WORK INSTRUCTION: In the entries below, how many lines contain the string "Chair"? Respond with the number only.

....................

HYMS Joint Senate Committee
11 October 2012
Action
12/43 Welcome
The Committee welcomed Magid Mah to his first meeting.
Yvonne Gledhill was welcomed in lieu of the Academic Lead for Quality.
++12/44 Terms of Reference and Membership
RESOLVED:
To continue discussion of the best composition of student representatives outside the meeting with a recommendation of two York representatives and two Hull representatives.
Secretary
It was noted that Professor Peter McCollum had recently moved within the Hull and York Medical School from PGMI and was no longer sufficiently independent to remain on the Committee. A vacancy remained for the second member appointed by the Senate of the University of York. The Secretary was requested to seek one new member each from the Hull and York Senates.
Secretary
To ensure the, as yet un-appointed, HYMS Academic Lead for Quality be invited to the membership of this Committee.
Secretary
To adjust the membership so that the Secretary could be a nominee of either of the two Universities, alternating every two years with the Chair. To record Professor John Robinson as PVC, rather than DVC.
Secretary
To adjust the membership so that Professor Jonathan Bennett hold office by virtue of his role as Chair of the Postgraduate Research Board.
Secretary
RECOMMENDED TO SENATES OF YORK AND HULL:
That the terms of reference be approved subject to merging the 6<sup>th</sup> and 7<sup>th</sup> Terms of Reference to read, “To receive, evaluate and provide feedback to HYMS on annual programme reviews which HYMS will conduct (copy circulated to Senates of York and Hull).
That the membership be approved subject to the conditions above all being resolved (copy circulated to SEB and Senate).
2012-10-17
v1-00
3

....................

WRITTEN RESPONSE: 2